Foto: Flickr // BGP // CC BY-ND 2.0
7. Das „Komm, spiel mal was Ruhiges, damit man sich besser unterhalten kann”-Arschloch
Du hast doch gerade erst die Musik lauter gedreht? Die Nachbarn haben doch noch nicht geklingelt, also warum ist es plötzlich schon wieder so still? Du willst beileibe nicht über die Kondomallergie deines Studienkollegen informiert werden, über die er gerade lauthals wehklagt. Direkt neben den Boxen findest du den Übeltäter.
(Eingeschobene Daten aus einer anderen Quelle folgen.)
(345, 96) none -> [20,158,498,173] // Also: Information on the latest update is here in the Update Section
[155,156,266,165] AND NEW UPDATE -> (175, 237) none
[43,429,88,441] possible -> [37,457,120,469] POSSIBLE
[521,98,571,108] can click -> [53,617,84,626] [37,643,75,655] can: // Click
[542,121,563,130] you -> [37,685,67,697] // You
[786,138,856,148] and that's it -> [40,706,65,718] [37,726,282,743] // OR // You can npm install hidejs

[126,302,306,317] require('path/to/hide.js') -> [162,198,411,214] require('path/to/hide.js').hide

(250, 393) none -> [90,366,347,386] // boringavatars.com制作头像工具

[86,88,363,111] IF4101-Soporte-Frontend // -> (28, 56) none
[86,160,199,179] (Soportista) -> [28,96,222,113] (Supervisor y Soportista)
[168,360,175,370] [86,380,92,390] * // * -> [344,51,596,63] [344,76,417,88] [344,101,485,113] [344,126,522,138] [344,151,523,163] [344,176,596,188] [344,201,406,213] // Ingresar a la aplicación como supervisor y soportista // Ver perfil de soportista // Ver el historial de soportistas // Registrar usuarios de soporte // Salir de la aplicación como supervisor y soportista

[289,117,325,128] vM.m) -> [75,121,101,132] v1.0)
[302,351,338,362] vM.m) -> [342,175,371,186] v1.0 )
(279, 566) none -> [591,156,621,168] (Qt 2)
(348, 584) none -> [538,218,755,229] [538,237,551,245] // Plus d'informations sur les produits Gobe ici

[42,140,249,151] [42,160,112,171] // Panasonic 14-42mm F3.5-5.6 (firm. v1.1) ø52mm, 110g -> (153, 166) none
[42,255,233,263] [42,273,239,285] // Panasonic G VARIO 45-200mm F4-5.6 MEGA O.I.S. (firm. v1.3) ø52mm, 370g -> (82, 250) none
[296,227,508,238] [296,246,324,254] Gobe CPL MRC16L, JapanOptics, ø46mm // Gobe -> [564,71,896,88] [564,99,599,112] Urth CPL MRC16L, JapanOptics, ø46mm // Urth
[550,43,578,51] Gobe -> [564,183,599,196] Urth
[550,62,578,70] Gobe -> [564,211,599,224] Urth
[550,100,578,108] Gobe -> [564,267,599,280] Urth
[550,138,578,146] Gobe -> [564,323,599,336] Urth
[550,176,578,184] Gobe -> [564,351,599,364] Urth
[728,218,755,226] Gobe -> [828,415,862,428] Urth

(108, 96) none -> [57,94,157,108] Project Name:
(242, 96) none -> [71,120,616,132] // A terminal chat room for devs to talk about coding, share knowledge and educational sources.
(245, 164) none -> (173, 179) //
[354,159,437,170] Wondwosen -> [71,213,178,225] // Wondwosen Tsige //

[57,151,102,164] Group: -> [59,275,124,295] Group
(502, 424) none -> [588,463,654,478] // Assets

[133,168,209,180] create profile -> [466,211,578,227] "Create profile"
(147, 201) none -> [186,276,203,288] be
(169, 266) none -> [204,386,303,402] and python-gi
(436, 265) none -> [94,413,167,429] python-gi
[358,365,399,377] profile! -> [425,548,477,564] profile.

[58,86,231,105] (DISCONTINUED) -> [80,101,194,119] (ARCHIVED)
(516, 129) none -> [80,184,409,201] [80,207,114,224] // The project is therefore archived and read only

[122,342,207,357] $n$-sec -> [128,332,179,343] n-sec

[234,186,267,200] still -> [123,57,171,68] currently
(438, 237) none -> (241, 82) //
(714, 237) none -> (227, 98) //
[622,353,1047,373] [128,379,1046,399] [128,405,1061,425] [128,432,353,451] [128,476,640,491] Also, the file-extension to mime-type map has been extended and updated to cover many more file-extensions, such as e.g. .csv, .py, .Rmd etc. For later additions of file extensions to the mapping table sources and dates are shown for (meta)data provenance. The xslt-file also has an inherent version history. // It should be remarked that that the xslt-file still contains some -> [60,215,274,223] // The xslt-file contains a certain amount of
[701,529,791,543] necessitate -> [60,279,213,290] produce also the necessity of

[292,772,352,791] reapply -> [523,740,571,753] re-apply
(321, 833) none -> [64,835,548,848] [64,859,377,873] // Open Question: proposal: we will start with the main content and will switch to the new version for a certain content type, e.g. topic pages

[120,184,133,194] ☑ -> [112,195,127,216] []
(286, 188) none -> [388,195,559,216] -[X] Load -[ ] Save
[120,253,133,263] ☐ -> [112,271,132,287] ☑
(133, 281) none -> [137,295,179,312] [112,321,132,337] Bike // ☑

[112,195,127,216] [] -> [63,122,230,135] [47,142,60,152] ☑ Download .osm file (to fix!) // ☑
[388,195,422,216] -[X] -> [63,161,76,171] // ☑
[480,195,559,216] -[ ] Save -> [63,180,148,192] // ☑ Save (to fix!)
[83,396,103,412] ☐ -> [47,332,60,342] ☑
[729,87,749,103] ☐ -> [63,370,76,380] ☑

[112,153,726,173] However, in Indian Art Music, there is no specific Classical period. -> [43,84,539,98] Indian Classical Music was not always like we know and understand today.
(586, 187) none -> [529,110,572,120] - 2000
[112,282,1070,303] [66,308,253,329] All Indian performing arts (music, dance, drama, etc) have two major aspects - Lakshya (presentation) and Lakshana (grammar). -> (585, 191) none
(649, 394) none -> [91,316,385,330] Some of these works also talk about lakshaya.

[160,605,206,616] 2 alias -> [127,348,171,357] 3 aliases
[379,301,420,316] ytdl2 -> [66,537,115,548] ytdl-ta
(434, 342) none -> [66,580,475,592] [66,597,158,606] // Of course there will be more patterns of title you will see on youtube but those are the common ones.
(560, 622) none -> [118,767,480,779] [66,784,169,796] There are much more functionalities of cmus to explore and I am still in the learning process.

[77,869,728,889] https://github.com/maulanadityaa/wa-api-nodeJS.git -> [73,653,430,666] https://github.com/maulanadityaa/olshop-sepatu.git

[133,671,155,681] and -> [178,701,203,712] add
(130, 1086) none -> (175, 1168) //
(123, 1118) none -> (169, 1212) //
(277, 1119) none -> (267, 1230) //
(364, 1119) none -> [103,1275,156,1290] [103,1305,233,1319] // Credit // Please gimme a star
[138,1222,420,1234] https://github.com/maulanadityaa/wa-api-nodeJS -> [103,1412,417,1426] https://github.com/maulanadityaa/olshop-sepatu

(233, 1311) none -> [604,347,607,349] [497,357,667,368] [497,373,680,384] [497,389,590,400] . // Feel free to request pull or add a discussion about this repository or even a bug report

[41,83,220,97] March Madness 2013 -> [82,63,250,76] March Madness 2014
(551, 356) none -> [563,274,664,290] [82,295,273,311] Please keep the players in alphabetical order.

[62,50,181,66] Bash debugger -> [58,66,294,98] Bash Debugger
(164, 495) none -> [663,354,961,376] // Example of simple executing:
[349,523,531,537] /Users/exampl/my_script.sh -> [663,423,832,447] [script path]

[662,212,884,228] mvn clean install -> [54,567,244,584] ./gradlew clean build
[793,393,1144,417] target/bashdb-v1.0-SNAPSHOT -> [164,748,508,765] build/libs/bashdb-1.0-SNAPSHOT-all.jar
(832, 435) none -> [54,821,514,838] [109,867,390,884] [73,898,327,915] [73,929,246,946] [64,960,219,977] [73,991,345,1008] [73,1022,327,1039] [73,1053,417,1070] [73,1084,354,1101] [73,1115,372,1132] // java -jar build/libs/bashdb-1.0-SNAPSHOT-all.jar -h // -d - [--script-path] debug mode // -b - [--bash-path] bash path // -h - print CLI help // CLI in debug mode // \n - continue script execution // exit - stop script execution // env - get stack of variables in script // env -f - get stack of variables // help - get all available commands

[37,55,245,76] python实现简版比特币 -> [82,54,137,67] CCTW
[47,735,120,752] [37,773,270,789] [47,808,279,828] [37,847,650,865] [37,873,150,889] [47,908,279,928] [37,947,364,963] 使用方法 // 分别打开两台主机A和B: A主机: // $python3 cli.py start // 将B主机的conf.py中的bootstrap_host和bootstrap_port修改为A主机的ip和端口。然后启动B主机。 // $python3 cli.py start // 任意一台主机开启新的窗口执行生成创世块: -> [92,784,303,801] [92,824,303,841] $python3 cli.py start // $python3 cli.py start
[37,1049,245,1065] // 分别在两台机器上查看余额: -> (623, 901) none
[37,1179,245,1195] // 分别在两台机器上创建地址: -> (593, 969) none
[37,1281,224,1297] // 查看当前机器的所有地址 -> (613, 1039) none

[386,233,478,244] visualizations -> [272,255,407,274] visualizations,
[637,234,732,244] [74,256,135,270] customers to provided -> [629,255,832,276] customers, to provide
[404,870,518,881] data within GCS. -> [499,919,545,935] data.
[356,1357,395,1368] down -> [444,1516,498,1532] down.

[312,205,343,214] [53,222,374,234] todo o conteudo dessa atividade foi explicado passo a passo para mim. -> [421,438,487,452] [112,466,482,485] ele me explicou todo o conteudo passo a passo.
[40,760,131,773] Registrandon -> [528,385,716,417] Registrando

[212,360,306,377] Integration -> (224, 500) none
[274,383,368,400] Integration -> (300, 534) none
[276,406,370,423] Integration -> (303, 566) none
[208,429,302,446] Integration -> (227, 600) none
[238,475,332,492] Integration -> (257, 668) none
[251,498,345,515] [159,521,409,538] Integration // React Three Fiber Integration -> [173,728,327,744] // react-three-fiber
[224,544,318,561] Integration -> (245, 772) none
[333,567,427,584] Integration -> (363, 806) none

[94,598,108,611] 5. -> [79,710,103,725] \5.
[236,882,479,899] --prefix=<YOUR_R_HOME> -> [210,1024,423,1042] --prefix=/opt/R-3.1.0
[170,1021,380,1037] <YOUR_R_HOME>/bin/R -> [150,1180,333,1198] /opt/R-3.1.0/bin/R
Dort sitzt die geräuschempfindliche „Is ja viel zu laut hier”-Arschgeige, blickt vorwurfsvoll zu dir hoch und schleudert dir ihre vermeintliche Rechtfertigung für die partykillende Aktion entgegen: „Maaan, is’ ja viel zu laut hier. Hört man ja sein eigenes Wort nicht mehr. Ich hab’ mal leiser gedreht.” Wer hat diesen Idioten eigentlich mitgebracht? Du presst dein Ohr direkt an die Box und hörst entfernt ein Saxophon quäken. Hat er tatsächlich Jazz angemacht? Zeit, für die erste Schlägerei des Abends.